__EXERCISE MATERIAL__
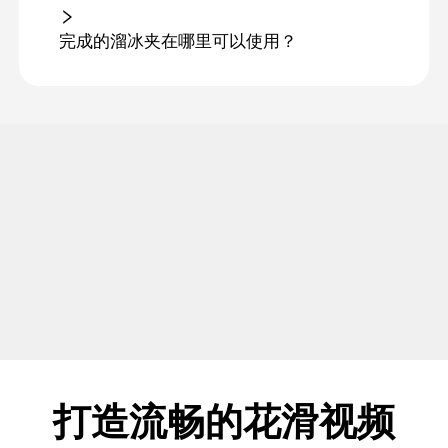
完成的溜冰夹在哪里可以使用？
打造流畅的花滑视频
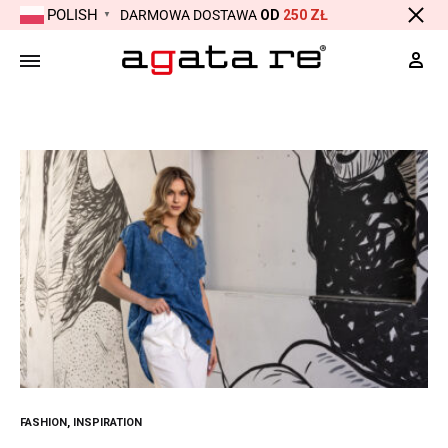
POLISH
DARMOWA DOSTAWA
OD
250 ZŁ
▼
Moj
FASHION
,
INSPIRATION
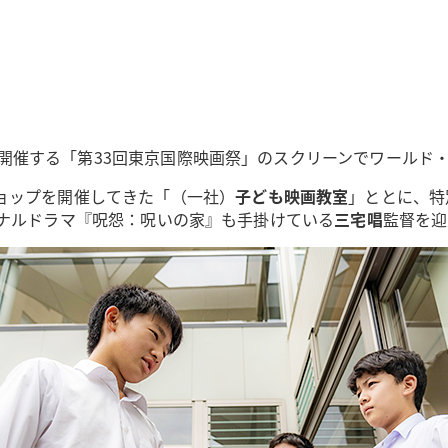
月）に開催する「第33回東京国際映画祭」のスクリーンでワールド
ョップを開催してきた「（一社）
子ども映画教室
」ととに、特
オリジナルドラマ『呪怨：呪いの家』も手掛けている
三宅唱
監督を迎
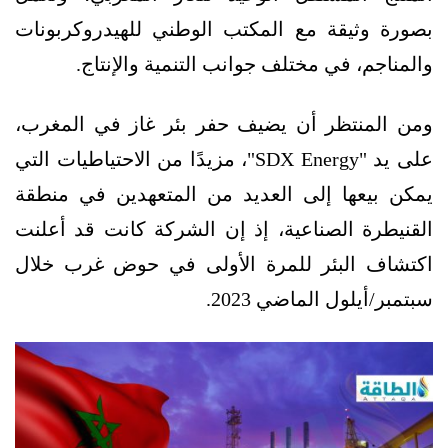
بصورة وثيقة مع المكتب الوطني للهيدروكربونات
والمناجم، في مختلف جوانب التنمية والإنتاج.
ومن المنتظر أن يضيف حفر بئر غاز في المغرب،
على يد "SDX Energy"، مزيدًا من الاحتياطيات التي
يمكن بيعها إلى العديد من المتعهدين في منطقة
القنيطرة الصناعية، إذ إن الشركة كانت قد أعلنت
اكتشاف البئر للمرة الأولى في حوض غرب خلال
سبتمبر/أيلول الماضي 2023.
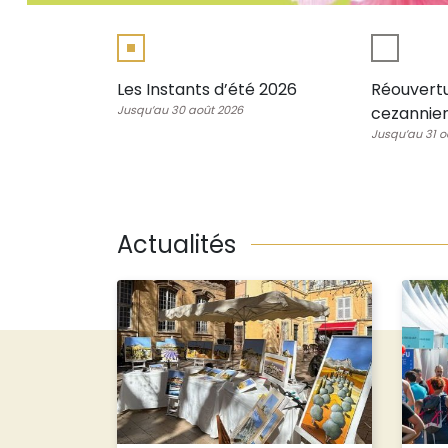
26
Les Instants d’été 2026
Réouvertu
Jusqu’au 30 août 2026
cezannie
Jusqu’au 31 o
Actualités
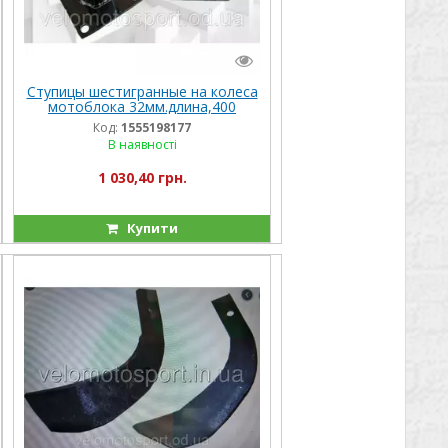
Ступицы шестигранные на колеса
мотоблока 32мм.длина,400
мм(пара)
Код:
1555198177
В наявності
1 030,40 грн.
Купити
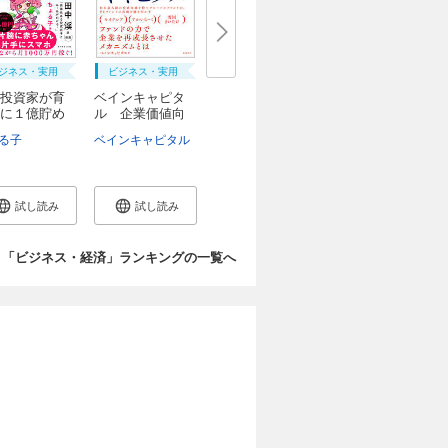
ジネス・実用
ビジネス・実用
投資家が育
ベインキャピタ
に１億貯め
ル 企業価値向
上...
る子
ベインキャピタル
試し読み
試し読み
「ビジネス・経済」ランキングの一覧へ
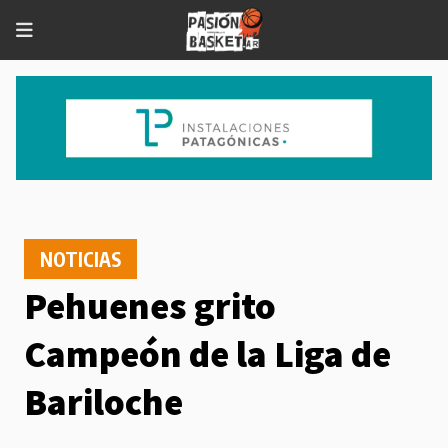
NOTICIAS
Pehuenes grito
Campeón de la Liga de
Bariloche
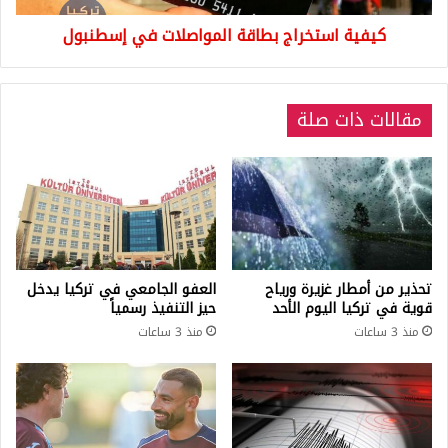
كيفية استخراج بطاقة المواصلات في إسطنبول
مقالات ذات صلة
تحذير من أمطار غزيرة ورياح
العفو الجامعي في تركيا يدخل
قوية في تركيا اليوم الأحد
حيز التنفيذ رسمياً
منذ 3 ساعات
منذ 3 ساعات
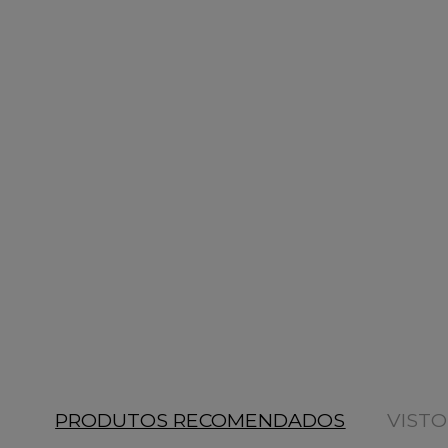
PRODUTOS RECOMENDADOS
VIST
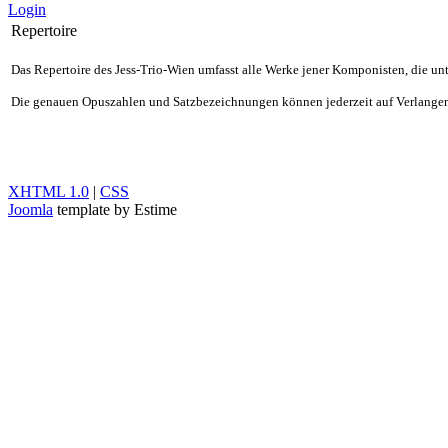
Login
Repertoire
Das Repertoire des Jess-Trio-Wien umfasst alle Werke jener Komponisten, die un
Die genauen Opuszahlen und Satzbezeichnungen können jederzeit auf Verlang
XHTML 1.0
|
CSS
Joomla
template by Estime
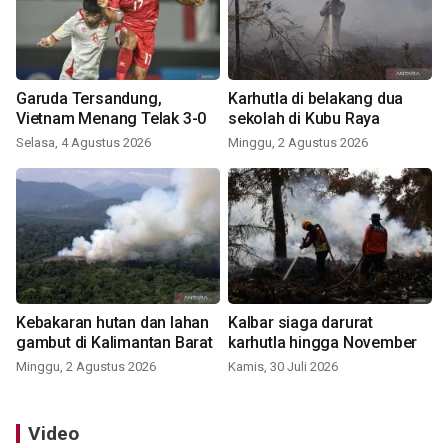
Garuda Tersandung,
Karhutla di belakang dua
Vietnam Menang Telak 3-0
sekolah di Kubu Raya
Selasa, 4 Agustus 2026
Minggu, 2 Agustus 2026
Kebakaran hutan dan lahan
Kalbar siaga darurat
gambut di Kalimantan Barat
karhutla hingga November
Minggu, 2 Agustus 2026
Kamis, 30 Juli 2026
Video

__WORK TASK__
Each record above needs to be copied exactly, with images left out.

__YOUR RESPONSE__
完成的溜冰夹在哪里可以使用？
打造流畅的花滑视频
POLISH
DARMOWA DOSTAWA
OD
250 ZŁ
▼
Moj
FASHION
,
INSPIRATION
月）に開催する「第33回東京国際映画祭」のスクリーンでワールド
ョップを開催してきた「（一社）
子ども映画教室
」ととに、特
オリジナルドラマ『呪怨：呪いの家』も手掛けている
三宅唱
監督を迎
بصورة وثيقة مع المكتب الوطني للهيدروكربونات
والمناجم، في مختلف جوانب التنمية والإنتاج.
ومن المنتظر أن يضيف حفر بئر غاز في المغرب،
على يد "SDX Energy"، مزيدًا من الاحتياطيات التي
يمكن بيعها إلى العديد من المتعهدين في منطقة
القنيطرة الصناعية، إذ إن الشركة كانت قد أعلنت
اكتشاف البئر للمرة الأولى في حوض غرب خلال
سبتمبر/أيلول الماضي 2023.
26
Les Instants d’été 2026
Réouvertu
Jusqu’au 30 août 2026
cezannie
Jusqu’au 31 o
Actualités
Ступицы шестигранные на колеса
мотоблока 32мм.длина,400
мм(пара)
Код:
1555198177
В наявності
1 030,40 грн.
Купити
ジネス・実用
ビジネス・実用
投資家が育
ベインキャピタ
に１億貯め
ル 企業価値向
上...
る子
ベインキャピタル
試し読み
試し読み
「ビジネス・経済」ランキングの一覧へ
NOTICIAS
Pehuenes grito
Campeón de la Liga de
Bariloche
كيفية استخراج بطاقة المواصلات في إسطنبول
مقالات ذات صلة
تحذير من أمطار غزيرة ورياح
العفو الجامعي في تركيا يدخل
قوية في تركيا اليوم الأحد
حيز التنفيذ رسمياً
منذ 3 ساعات
منذ 3 ساعات
PRODUTOS RECOMENDADOS
VIST
Login
Repertoire
Das Repertoire des Jess-Trio-Wien umfasst alle Werke jener Komponisten, die un
Die genauen Opuszahlen und Satzbezeichnungen können jederzeit auf Verlang
XHTML 1.0
|
CSS
Joomla
template by Estime
Garuda Tersandung,
Karhutla di belakang dua
Vietnam Menang Telak 3-0
sekolah di Kubu Raya
Selasa, 4 Agustus 2026
Minggu, 2 Agustus 2026
Kebakaran hutan dan lahan
Kalbar siaga darurat
gambut di Kalimantan Barat
karhutla hingga November
Minggu, 2 Agustus 2026
Kamis, 30 Juli 2026
Video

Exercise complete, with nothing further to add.